▶ **SET EXERCISE A**
Transcribe the Jonah sermon excerpt, everything from "Now, this man" down to "a literal Jonah.".
▶ **SET EXERCISE B**
Go on with the Jonah sermon excerpt, picking up after its final sentence.

▶ **EXCERPTED PASSAGE**
────
Well, the story of Jonah is certainly by all standards a whale of a tale.  Think about it.  A backslidden prophet is on the run from God.  But God runs him down and causes him to be swallowed by a great fish.  He lives in the belly of the fish for three days and nights then the fish vomits him up on dry land.  And the prophet had learned his lesson, repents of his sin, and goes off to a wicked city to pronounce God’s judgment upon it.  Now most, if not all of us, have never questioned the literalness of this greatest fish tale ever told.  Sometimes we might do well to question a fish story from Tommy Woods or Jerry Glover, or J.D. Beck or Tommy Gregory, or maybe even Patti Gregory, but we wouldn’t dare question Jonah’s.  But it is not so with everyone.  Here’s what one blogger said,


“Growing up Pentecostal, I was raised to believe the Jonah story was a literal event.  But even back then, I found the story a little difficult to swallow.  I used to imagine that when Jonah was inside the whale, it must’ve been like when Pinocchio and Geppetto were trapped inside Monstro.”


And then he went on to argue how silly it was for anyone to believe such a whale of a tale.  Here’s another skeptic’s opinion:


“The most common interpretation (of Jonah) nowadays, and one that is held by indubitably orthodox scholars, is that the story of the prophet being swallowed and then disgorged by a ‘great fish’ is merely didactic fiction, a grand tale told to establish a religious point”.


Now, this man is certainly incorrect in saying that most orthodox scholars believe Jonah is a fictitious character.  But let me say, if it were true that Jonah and the great fish are merely fiction that opens up a whole Pandora’s Box of serious problems.  For 2 Kings 14:25 says very plainly that Jonah, the son of Amittai, prophesied in the days of King Jeroboam of Israel.  And if Jonah was fictitious, then who’s to say that Jeroboam wasn’t fictitious, and for that matter, that all the other kings named in 2 Kings were fictitious?  But also, our Lord Jesus Christ says on three occasions that the only sign that He would give that He was the Messiah was the sign of the prophet Jonah (Matthew 12:38, 16:4; Luke 11:29-32).  That just as Jonah was in the belly of the fish for three days, so He would be in the heart of the earth for three days.  Jesus believed in a literal Jonah.
────
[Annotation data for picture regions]
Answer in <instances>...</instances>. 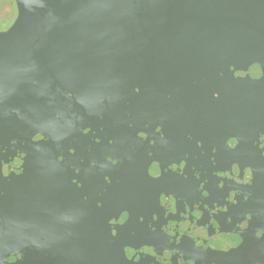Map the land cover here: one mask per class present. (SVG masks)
<instances>
[{"label":"water","instance_id":"water-1","mask_svg":"<svg viewBox=\"0 0 264 264\" xmlns=\"http://www.w3.org/2000/svg\"><path fill=\"white\" fill-rule=\"evenodd\" d=\"M15 2L0 264H264V0Z\"/></svg>","mask_w":264,"mask_h":264},{"label":"flooded vegetation","instance_id":"flooded-vegetation-1","mask_svg":"<svg viewBox=\"0 0 264 264\" xmlns=\"http://www.w3.org/2000/svg\"><path fill=\"white\" fill-rule=\"evenodd\" d=\"M18 14L15 0H0V32L7 30Z\"/></svg>","mask_w":264,"mask_h":264}]
</instances>
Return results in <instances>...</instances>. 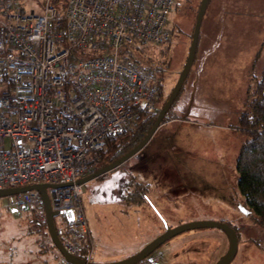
────
▶ **TASK RESULT A**
Now, this man is certainly incorrect in saying that most orthodox scholars believe Jonah is a fictitious character.  But let me say, if it were true that Jonah and the great fish are merely fiction that opens up a whole Pandora’s Box of serious problems.  For 2 Kings 14:25 says very plainly that Jonah, the son of Amittai, prophesied in the days of King Jeroboam of Israel.  And if Jonah was fictitious, then who’s to say that Jeroboam wasn’t fictitious, and for that matter, that all the other kings named in 2 Kings were fictitious?  But also, our Lord Jesus Christ says on three occasions that the only sign that He would give that He was the Messiah was the sign of the prophet Jonah (Matthew 12:38, 16:4; Luke 11:29-32).  That just as Jonah was in the belly of the fish for three days, so He would be in the heart of the earth for three days.  Jesus believed in a literal Jonah.

▶ **TASK RESULT B**
Beloved, certainly the Jonah event is miraculous.  But that is no problem for us, because we believe in a miraculous God!  And for a fish to swallow a man is no more miraculous than for a fish that Peter caught on a line to have a piece of money in its mouth, as Matthew writes about.  It’s no more miraculous than a talking donkey as the book of Numbers tells us, and it is no more miraculous than a den of closed-mouth lions with supper standing helpless in their midst, as Daniel testifies.  So we don’t need to defend the historicity of Jonah.  We just believe it and learn the truths that God would have us learn to make us stronger in our faith.

So let’s begin to look at the autobiography of Jonah.  Please begin reading with me in Jonah 1:1.  The book of Jonah is unique among the Minor Prophets.  There are twelve Minor Prophets. The first nine prophesy before Israel’s exile in Babylon and three last three prophesy afterwards.  And in the OT cannon Jonah is the fifth of the pre-exilic prophets, standing as the centerpiece of the first nine.  I think that is no accident, because Jonah’s message is unique.  You see, all of the other eight prophets pronounce judgment upon Israel, but not Jonah.  Jonah’s message is not one of judgment, but love, love for the heathen nations who do not know Jehovah God.  God told Jonah to go and proclaim to Nineveh that judgment was coming.  But it was God’s plan all along to use the warning of judgment to bring them to repentance, that He might bless them.  And as you know, that’s exactly what happened.  We’ll talk more about this in another message.  But the message of Jonah is that God loves the entire world and wants them to repent and be saved.  And a secondary message is that when God places a call on your life, the smartest thing to do is to obey.  And the main character of Jonah is not the fish, which is mentioned only four times, or Jonah, which is mentioned eighteen times.  The main character of Jonah is mentioned thirty-eight times, and that is God.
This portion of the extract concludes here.